A couple nights ago, while I was out of town, my partner had her niece sleep overnight. The girl had just found out that there was, in fact, no Santa Claus. Her mother had evidently come to the conclusion that she was old enough to know that particular truth. Or perhaps she was just tired of the charade herself.
Naturally, the revelation caused the girl to question some of the other well-established icons of childhood. And she discovered that there was no Easter Bunny. No Tooth Fairy, either. Deflated, she said to my partner that she just guessed there weren't very many things you could really believe in.
What could she believe in? "God and His world," she said.
I smiled as I heard this. The destruction of the Santa Claus myth is a seed that eventually can grow into a questioning of God's existence, in those of us with truly questioning minds.

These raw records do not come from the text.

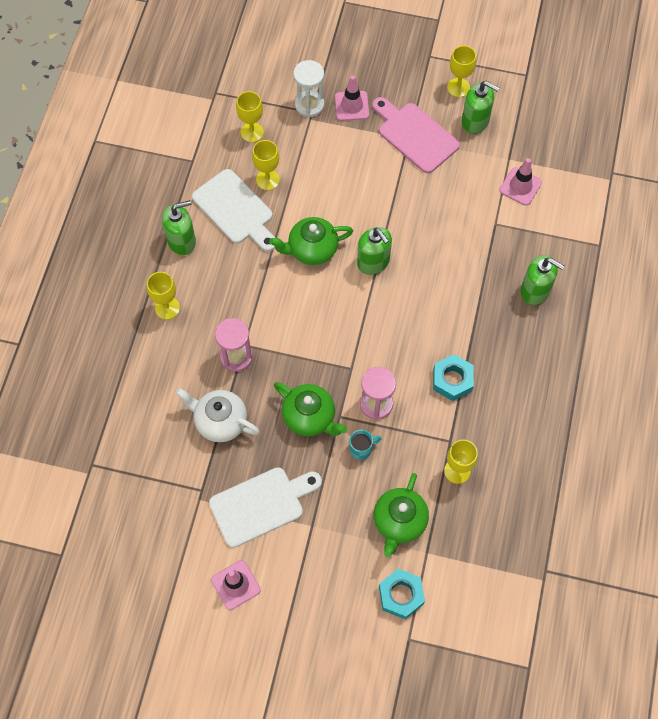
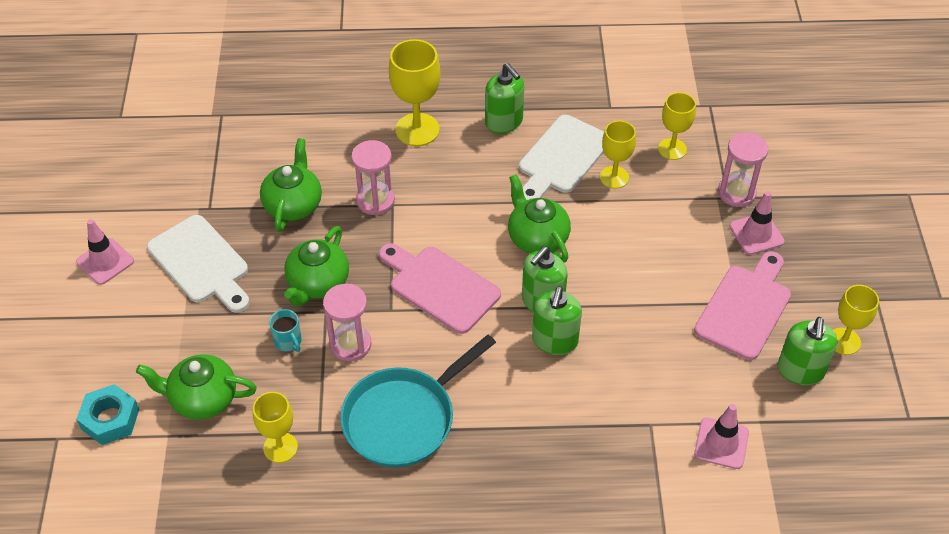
camera: 75 degrees right, 15 degrees down
yellow goblet [147,272,180,320] -> yellow goblet [389,39,440,146], size x1.56
white teapot [176,388,260,442] -> green teapot [260,138,322,232]
white hourglass [293,60,324,117] -> pink hourglass [718,132,768,207]
turquoise nut [433,354,474,401] -> turquoise pan [340,335,496,467]
green soap dispenser [521,255,565,305] -> green soap dispenser moved to [532,286,582,355]
none -> pink cutting board [379,243,501,334]

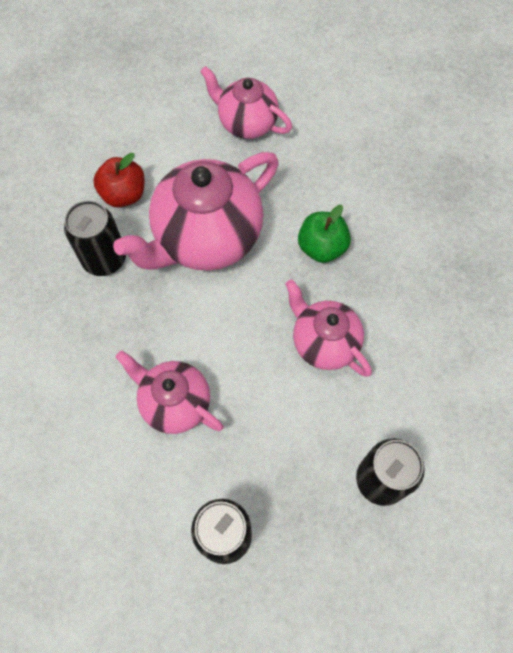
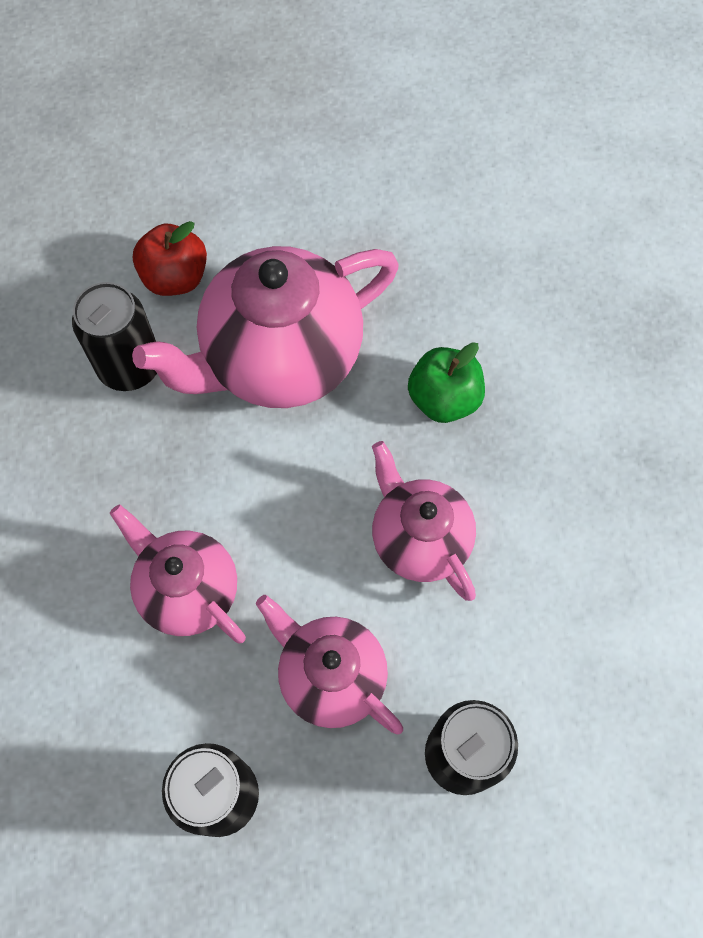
camera: 10 degrees right, 0 degrees up
pink teapot [200,66,292,139] -> pink teapot moved to [256,595,403,735]

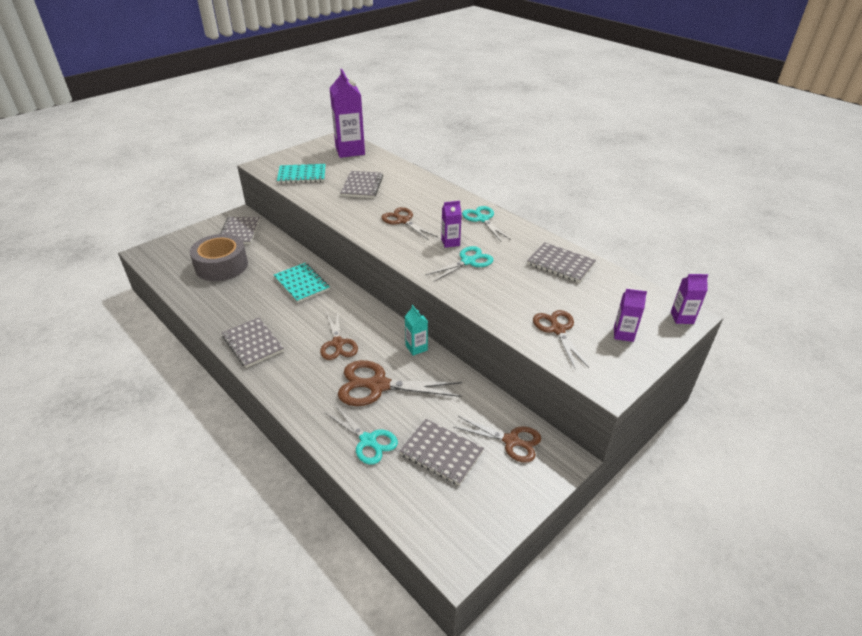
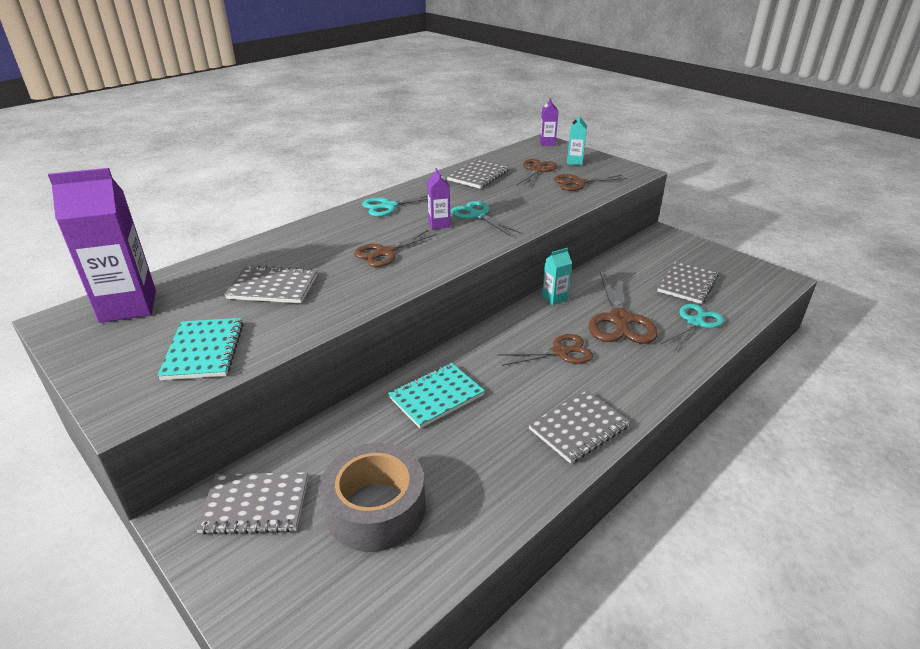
camera: 90 degrees left, 5 degrees down
brown scissors [454,416,541,463] -> brown scissors moved to [516,159,557,188]
purple carton [614,289,647,342] -> turquoise carton [567,114,587,165]

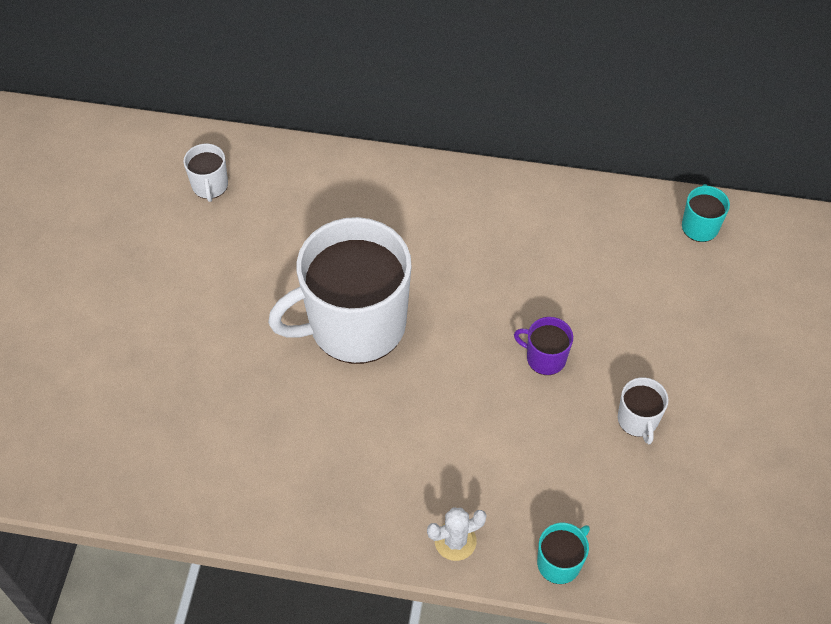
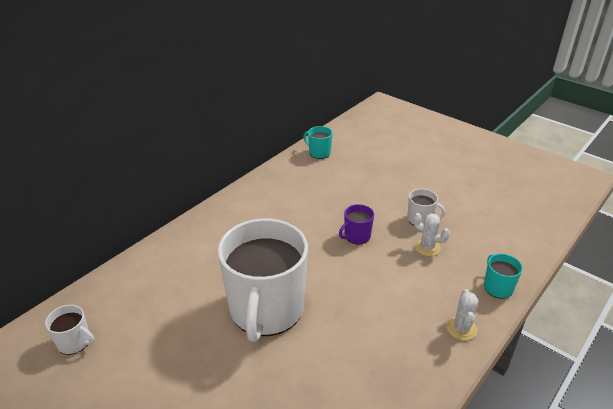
camera: 60 degrees left, 20 degrees down
none -> white cactus [413,213,450,256]

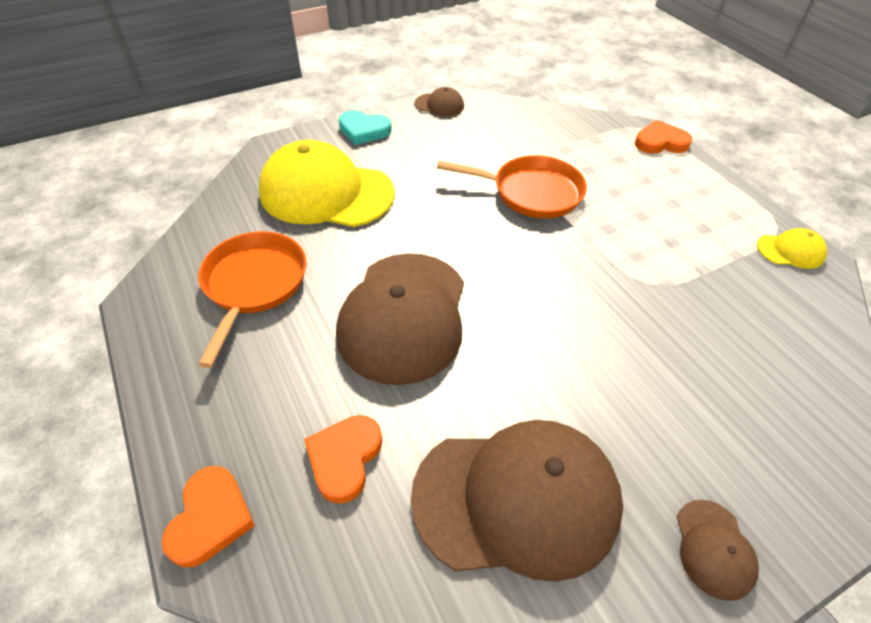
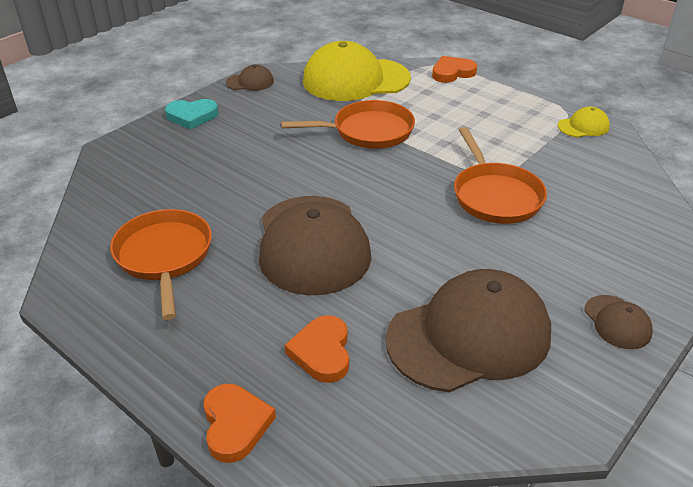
camera: 20 degrees left, 10 degrees down
yellow cap [259,140,395,227] -> yellow cap moved to [303,41,411,101]
none -> orange pan [454,127,547,224]

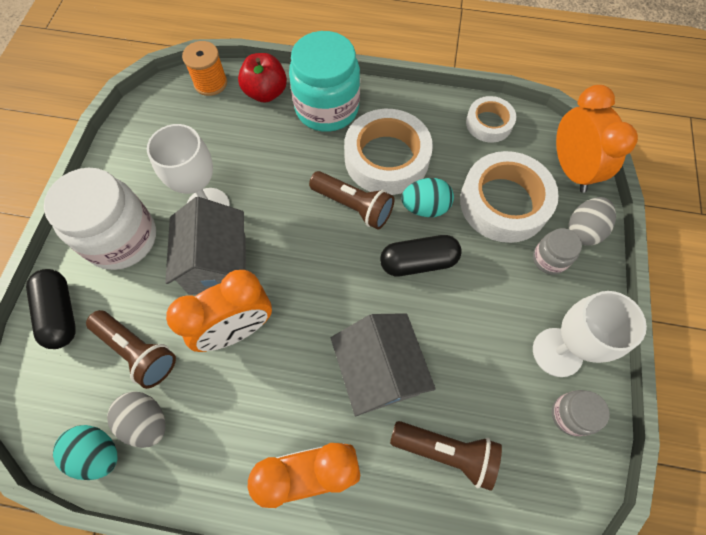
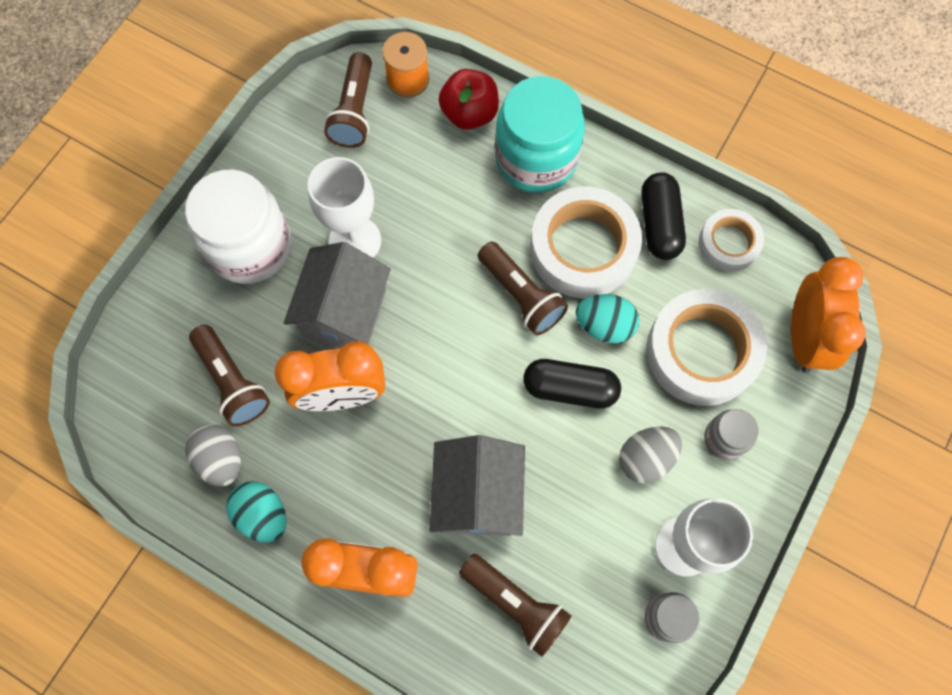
camera: 20 degrees right, 5 degrees up
black capsule [26,269,76,349] -> black capsule moved to [641,172,686,260]
turquoise egg [53,425,117,480] -> turquoise egg moved to [226,481,287,542]
grey egg [568,197,616,246] -> grey egg moved to [619,427,682,483]
none -> brown flashlight [324,52,372,148]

Perhaps in another decade, this child would be a freethinker, too.
But the story wasn't over. This delightful little girl then told my partner, "I hate scientists! They don't believe in God, some of them."
Not wanting to be accused of trying to raise her brother's kid, but still not able to let that comment go by, the girl's aunt told her flatly that it was okay. It's all right for some people to believe in God and others not to. Certainly it's not a transgression that warrants hatred.
The conversation didn't go any further than that. But it left my partner with a very bad taste in her mouth, one that I can certainly understand. Where did a kid whose life revolves around The Spice Girls acquire such an attitude? Did she come up with it on her own? I personally find that hard to believe. Did she hear one of her parents say such a thing? I don't want to believe that either of them could have that attitude, nor be foolish enough to voice it around a child, but I have to concede that possibility.
To teach a child that it's okay to hate someone because of their belief system is revolting. Yet obviously, such things are learned by people all over the world, young and old alike. I never expected to encounter such sentiments so close to home, though.
The things we learn in childhood become so firmly rooted in our minds that they are often very hard to pull out. They don't require much in the way of fact or reason to support them, either. Often, it's simply enough that we heard them from mom or dad. I'm not referring to things like Santa Claus, however. I'm talking about things like prejudice.
Our children are our future. And if we all really want a future that is a world full of loving, happy people, we need to make sure this kind of ignorance isn't passed along.